▶ [Quoted text]:
• • •
James Lawton: Mirror, mirror on the Stamford Bridge wall: Is 'the Special One' still on the ball?

29 April 2005

His Lordship, the "Special One", has passed such tests before but maybe the title Jose Mourinho bestowed on himself is in need of its annual check-up.

Not for any central flaw, nor any possible dismissal of all that he has achieved; but being unique and brilliant and a little more rewarding each time you look into the mirror is something that has to be worked on day by day.

This carries us to the truth that Wednesday night's Champions' League semi-final at Stamford Bridge was not only about Liverpool glory and the tactical nous of their coach Rafael Benitez. It also had something to do with the fact that Mourinho and his team were a long way from masterful.

The killing judgement on his and his team's performance is simply not deflected by his quite reasonable claim that at least a shade of odds will still favour Chelsea when they go to an inflamed Anfield on Tuesday night. Whatever he says, Mourinho cannot obscure the fact that it would be infinitely better to have the cushion of at least one goal when he attempts to plot his way through the trial by emotion and compelling tradition that awaits him on Merseyside. Given this unnegotiable reality, the verdict on Chelsea in the final phase of the first leg cannot be anything other than damning.

Consider the facts: Liverpool, held together chiefly by the astonishing will and resilience of Jamie Carragher, were happy to stay on the ropes and wait for the chance to apply all available pressure at home. For Mourinho, the master strategist, the obligation was clear. He had to conspire with his players, the most willing in football, one final, biting assault. But what did he do? He finished with a long-ball assault, throwing in not just the striker he started with, Didier Drogba, but two more, the reassigned Eidur Gudjohnsen and the substitute Mateja Kezman. It is the kind of thing you expect to see on a bad day at Stockport, not in the home of the putative powerhouse of the European game.
• • •
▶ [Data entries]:

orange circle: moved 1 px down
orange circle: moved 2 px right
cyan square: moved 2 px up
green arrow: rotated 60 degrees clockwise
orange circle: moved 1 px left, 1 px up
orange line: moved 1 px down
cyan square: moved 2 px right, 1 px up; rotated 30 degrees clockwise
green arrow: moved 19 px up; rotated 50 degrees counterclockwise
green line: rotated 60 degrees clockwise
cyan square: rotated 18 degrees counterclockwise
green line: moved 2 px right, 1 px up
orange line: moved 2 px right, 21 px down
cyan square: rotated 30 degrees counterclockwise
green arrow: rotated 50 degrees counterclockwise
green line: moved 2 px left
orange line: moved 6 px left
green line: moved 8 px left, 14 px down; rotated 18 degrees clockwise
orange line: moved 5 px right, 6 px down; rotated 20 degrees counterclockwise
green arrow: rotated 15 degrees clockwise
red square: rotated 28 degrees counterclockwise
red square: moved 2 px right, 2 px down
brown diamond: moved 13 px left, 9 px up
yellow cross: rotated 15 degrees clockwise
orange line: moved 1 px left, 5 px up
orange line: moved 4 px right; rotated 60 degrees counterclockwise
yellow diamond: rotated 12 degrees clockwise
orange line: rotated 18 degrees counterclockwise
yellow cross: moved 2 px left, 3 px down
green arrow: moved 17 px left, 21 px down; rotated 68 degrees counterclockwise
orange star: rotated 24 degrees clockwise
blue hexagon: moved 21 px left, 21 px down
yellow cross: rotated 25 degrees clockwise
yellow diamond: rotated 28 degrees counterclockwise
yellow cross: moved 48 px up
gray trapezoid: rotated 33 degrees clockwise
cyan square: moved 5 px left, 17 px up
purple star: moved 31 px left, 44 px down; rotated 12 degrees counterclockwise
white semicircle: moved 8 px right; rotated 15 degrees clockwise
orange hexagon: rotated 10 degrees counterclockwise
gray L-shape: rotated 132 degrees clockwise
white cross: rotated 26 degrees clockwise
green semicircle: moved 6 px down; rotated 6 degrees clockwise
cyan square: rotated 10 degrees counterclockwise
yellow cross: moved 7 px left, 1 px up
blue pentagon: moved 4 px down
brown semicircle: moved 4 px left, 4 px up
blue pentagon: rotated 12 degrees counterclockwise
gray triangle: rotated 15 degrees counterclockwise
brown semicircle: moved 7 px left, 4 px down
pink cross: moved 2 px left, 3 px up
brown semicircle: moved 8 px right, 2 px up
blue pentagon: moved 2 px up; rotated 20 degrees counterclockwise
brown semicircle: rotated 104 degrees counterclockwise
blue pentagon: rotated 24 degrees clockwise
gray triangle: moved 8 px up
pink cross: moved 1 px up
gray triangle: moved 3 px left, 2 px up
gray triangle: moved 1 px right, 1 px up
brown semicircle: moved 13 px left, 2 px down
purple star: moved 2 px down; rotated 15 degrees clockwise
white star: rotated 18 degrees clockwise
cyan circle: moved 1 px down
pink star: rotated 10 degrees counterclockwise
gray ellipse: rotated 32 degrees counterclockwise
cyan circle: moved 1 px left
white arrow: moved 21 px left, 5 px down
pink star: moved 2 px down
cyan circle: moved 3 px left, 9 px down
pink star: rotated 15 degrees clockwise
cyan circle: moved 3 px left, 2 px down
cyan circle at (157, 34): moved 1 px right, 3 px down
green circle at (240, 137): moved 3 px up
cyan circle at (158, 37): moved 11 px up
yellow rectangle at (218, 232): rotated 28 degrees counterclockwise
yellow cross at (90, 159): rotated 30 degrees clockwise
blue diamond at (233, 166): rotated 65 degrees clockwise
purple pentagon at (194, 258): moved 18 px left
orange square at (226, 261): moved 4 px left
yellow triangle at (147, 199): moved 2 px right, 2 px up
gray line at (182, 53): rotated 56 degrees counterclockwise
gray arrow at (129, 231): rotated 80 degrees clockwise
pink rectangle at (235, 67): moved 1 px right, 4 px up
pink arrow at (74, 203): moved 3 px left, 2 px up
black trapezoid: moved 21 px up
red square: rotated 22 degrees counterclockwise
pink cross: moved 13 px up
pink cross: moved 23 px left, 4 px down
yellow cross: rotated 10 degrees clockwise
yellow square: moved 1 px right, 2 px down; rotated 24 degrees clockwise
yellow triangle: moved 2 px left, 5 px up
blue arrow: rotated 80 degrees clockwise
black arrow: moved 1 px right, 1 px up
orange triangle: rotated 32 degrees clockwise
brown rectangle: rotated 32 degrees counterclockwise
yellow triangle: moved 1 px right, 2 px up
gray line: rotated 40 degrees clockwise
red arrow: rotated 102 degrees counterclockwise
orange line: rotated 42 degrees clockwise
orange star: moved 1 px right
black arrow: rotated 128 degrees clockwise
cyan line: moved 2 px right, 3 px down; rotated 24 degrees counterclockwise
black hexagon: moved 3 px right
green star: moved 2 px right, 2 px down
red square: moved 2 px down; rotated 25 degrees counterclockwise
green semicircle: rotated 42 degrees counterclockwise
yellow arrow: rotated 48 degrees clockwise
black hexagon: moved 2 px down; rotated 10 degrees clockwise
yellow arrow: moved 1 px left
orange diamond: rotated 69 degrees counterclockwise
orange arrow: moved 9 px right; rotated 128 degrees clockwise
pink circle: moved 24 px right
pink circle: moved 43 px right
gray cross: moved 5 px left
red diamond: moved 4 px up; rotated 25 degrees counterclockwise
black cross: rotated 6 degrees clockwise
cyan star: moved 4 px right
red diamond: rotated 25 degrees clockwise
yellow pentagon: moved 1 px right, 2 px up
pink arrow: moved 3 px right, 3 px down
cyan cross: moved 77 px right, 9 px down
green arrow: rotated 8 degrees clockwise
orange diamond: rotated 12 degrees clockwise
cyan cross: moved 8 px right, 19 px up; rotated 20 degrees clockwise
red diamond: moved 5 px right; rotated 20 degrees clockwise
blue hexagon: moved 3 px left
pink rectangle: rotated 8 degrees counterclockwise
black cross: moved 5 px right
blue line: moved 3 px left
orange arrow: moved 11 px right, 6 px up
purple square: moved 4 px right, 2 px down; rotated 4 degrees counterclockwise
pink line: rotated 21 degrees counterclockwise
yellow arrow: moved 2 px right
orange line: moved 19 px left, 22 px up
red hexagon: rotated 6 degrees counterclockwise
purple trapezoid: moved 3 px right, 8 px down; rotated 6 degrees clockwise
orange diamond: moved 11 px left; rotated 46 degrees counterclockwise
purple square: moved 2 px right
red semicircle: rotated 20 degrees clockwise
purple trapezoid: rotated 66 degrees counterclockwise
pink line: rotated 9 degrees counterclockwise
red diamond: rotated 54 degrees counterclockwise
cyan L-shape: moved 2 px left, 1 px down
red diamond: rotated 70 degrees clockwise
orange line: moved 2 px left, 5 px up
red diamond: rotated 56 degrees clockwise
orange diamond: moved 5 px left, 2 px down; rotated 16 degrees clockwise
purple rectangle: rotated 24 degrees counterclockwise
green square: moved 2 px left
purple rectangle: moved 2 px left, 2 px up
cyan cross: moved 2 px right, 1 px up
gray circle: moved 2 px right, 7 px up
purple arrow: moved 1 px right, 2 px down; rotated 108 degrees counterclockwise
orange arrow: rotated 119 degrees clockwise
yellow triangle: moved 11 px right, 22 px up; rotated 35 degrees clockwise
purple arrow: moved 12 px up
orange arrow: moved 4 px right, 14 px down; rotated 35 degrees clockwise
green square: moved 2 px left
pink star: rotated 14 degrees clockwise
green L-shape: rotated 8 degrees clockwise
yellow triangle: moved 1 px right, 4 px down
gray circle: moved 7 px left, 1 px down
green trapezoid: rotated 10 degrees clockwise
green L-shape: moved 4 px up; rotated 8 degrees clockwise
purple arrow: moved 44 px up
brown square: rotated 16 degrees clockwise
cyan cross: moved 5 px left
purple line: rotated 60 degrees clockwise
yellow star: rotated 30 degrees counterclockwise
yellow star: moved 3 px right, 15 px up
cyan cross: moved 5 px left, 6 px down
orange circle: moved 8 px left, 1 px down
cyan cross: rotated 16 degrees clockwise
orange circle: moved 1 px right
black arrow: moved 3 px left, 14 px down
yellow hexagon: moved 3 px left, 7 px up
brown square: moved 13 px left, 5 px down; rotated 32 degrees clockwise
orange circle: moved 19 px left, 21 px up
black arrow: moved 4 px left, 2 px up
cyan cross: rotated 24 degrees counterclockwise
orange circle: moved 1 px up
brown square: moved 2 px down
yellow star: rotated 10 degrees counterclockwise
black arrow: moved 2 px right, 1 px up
• • •
▶ [Task prompt]: Pick up the column on Mourinho and Chelsea's semi-final against Liverpool after its last sentence and carry it on. This data comes from a separate source.

▶ [Exercise result]:
Compounding Mourinho's distress - despite his laconic, philosophical performance in front of the television cameras later - was the fact that in its final re-organisation his team failed to produce a single threat to Jerzy Dudek. While Benitez prowled the technical area, reacting to almost every ball that was played, Mourinho, the activator, the self-proclaimed master of motivation, was strangely passive. Instead of strategy he came up with one of the great clichés of football, the last resort of long balls and crowded penalty areas. For Carragher's central defensive partner, Sami Hyypia, who had looked rattled several times in the early going, when Chelsea had a proper shape, it was a gift that came down from the heavens. He headed away a spate of long and optimistic balls. It is what he can do in his sleep. If Mourinho's life is, as he asserts, a movie, this was surely the point when the reel snapped.

The burning question now, with Milan looking less than awesome in the other semi-final despite holding a 2-0 advantage over PSV Eindhoven from the first leg at San Siro, is whether Mourinho can effect satisfactory repairs by next Tuesday night. There is one certainty. He will be helped immensely if Arjen Robben and Damien Duff are fit enough to start. For here we come to another question mark against the current standing of Mourinho's genius. It is that without these players - on Wednesday Robben was able to play only one half, the second, by which time Liverpool had already walked through the most critical storm and were set in their defiance - Chelsea are only half the team.

Joe Cole has emerged with much fanfare since the injury to Robben, but when it mattered most he was revealed as a slight substitute. Once, after leaving Hyypia so cold he must have been in danger of rigor mortis, Cole had the chance to move the ball swiftly to a point of maximum danger. Instead, he looked for the chance to display more trickery and Hyypia gratefully leapt back from the dead. Gudjohnsen held his head in dismay.

The hard conclusion is that between them Robben and Duff are more than a highly desirable presence. They are Chelsea's missing links when they cannot play, wide men of tremendous skill and penetration who compensate for a lack of true creativity in the midfield. They are Chelsea's attacking game.

Of course, Drogba has pace and skill (but a sadly failing scoring instinct) and Frank Lampard's aggressive spirit and, normally, fine scoring touch, are powerful assets. But they do not produce the pure penetration of Duff and Robben that utterly transformed the team earlier in the season when they forced out the relatively leaden Alexei Smertin and Geremi.

For Liverpool the loss of Xabi Alonso in the second leg because of a caution is huge. He didn't have one of his great passing performances on Wednesday - he seemed to be feeling the effects of his long lay-off - but he gave coherence, solidity and a wonderful awareness in front of the backline.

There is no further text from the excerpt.